**Excerpted text**
+++

The puzzle may be found at https://www.theguardian.com/crosswords/cryptic/29654.
A few less familiar words, but nothing to frighten the horses. Brummie often uses a theme, but nothing stands out for me here.
| ACROSS | ||
| 1 | BLUEGRASS |
Navy shop supplying country music (9)
|
| A charade of BLUE (‘navy’ – indication by example, if you are a stickler about it) plus GRASS (inform on, ‘shop’). | ||
| 6, 22 | PLAY ROUGH |
Get aggressively physical when criminal Ray dips into till (4,5)
|
| An envelope (‘dips into’) of AYR, an anagram (‘criminal’) of ‘ray’ in PLOUGH (’till’). | ||
| 8 | CRACKNEL |
Go east in Northern Line for a nutty filling (8)
|
| A charade of CRACK (‘go’ – “I’ll have a crack at it”) plus NEL, an envelope (‘in’) of E (‘east’) in N (‘northern’) plus L (‘line’). | ||
| 9 | DROOPY |
Limp extremely drunkenly, nursing bad back (6)
|
| An envelope (‘nursing’) of ROOP, a reversal (‘back’) of POOR (‘bad’) in DY (‘extremely DrunkenlY‘). | ||
| 10 | ETRIER |
English climber’s foot caught in level rope ladder (6)

+++

**Record list**
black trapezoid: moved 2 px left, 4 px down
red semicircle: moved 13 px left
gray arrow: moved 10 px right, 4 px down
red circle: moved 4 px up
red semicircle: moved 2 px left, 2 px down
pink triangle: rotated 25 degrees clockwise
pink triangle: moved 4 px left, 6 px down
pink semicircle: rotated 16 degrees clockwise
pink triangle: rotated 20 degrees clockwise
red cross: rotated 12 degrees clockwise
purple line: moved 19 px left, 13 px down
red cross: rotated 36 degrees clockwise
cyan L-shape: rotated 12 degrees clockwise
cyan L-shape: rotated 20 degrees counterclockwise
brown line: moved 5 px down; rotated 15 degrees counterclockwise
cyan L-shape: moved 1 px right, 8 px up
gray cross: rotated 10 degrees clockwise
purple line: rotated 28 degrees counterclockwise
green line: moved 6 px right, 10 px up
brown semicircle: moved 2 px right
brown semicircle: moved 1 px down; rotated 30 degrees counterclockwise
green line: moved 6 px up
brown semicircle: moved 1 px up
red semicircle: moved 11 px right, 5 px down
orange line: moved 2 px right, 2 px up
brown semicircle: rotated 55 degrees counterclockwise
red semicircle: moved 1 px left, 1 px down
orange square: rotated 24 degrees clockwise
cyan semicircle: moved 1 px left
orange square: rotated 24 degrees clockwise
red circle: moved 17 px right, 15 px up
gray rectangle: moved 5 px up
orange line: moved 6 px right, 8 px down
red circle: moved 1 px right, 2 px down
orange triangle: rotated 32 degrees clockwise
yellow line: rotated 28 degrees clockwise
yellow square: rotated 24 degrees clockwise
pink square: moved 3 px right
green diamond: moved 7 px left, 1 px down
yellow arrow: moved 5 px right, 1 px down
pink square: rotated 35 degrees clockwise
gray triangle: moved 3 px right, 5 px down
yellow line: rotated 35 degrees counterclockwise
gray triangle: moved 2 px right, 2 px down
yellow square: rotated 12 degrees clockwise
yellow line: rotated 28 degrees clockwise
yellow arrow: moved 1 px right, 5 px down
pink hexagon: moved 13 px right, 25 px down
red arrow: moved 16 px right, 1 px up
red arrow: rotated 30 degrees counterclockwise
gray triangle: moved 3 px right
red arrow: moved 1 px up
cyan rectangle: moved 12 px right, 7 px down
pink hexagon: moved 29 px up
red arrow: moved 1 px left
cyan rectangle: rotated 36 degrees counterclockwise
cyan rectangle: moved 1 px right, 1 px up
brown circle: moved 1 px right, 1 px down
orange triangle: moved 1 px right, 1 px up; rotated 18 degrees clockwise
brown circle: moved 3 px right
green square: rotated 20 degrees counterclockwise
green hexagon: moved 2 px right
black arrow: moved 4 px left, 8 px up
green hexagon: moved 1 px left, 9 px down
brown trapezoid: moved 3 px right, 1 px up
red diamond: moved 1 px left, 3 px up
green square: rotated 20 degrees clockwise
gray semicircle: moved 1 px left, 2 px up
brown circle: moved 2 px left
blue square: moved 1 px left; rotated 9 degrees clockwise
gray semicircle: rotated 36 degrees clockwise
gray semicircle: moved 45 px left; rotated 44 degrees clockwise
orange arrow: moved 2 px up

+++

**Tasks to carry out**
#1 In the crossword blog, which setter is said to often use a theme?
#2 Continue the crossword blog from the point where it stops.
The listing above is material separate from the crossword blog.

**Responses to the exercise**
#1 Brummie

#2
|
| A charade of E (‘English’) plus TRIER, an envelope (‘caught in’) of R (‘climbeR‘s foot’) in TIER (‘level’). | ||
| 11 | OUTDOORS |
Disallowed opportunities, not having a roof over your head? (8)
|
| A charade of OUT (‘disallowed’) plus DOORS (‘opportunities’). | ||
| 12 | EGGNOG |
Christmas-time drink, say, before flipping dinner alert? (6)
|
| A charade of E.G. (exempli gratia, ‘say’) plus GNOG, a reversal (‘flipping’) of GONG (‘dinner alert’). | ||
| 15 | DRAUGHTY |
Currently cold, needing doctor – anything – at end of day (8)
|
| A charade of DR (‘doctor’) plus AUGHT (‘anything’) plus Y (‘end of daY‘).The definition plays on ‘currently’ for a current of air. | ||
| 16 | LOPSIDED |
Tilting executed by quirky spoiled duke (8)
|
| A charade of LOPSIDE, an anagram (‘quirky’) of ‘spoiled’ plus D (‘duke’). ‘Executed’ is just a link word. | ||
| 19 | KIBOSH |
Scupper King and I? Nonsense! (6)
|
| A charade of K (‘king’) plus ‘I’ plus BOSH (‘nonsense’). | ||
| 21 | RESTRAIN |
Check on melody (8)
|
| A charade of RE (‘on’) plus STRAIN (‘melody’). | ||
| 22 | RELISH |
Like Laurel is Hardy, to some extent? (6)
|
| A hidden answer (‘to some extent’) in ‘lauREL IS Hardy’. | ||
| 24 | SQUASH |
Pulp, Queen united in band (6)
|
| An envelope (‘in’) of Q (‘queen’) plus U (‘united’) in SASH (‘band’). | ||
| 25 | MOUNTAIN |
Horse has one in heap (8)
|
| A charade of MOUNT (‘horse’) plus A (‘one’) plus ‘in’. | ||
| 26 | PEEK |
Turn over board to see gander (4)
|
| A reversal (‘turn over’) of KEEP (subsistence, ‘board’). | ||
| 27 | RACEHORSE |
Nothing in research involved a runner (9)
|
| An envelope (‘in’) of O (‘nothing’) in RACEHRSE, an anagram (‘involved’) of ‘research’. | ||
| DOWN | ||
| 1 | BURNT |
Brook’s on time but gets fired (5)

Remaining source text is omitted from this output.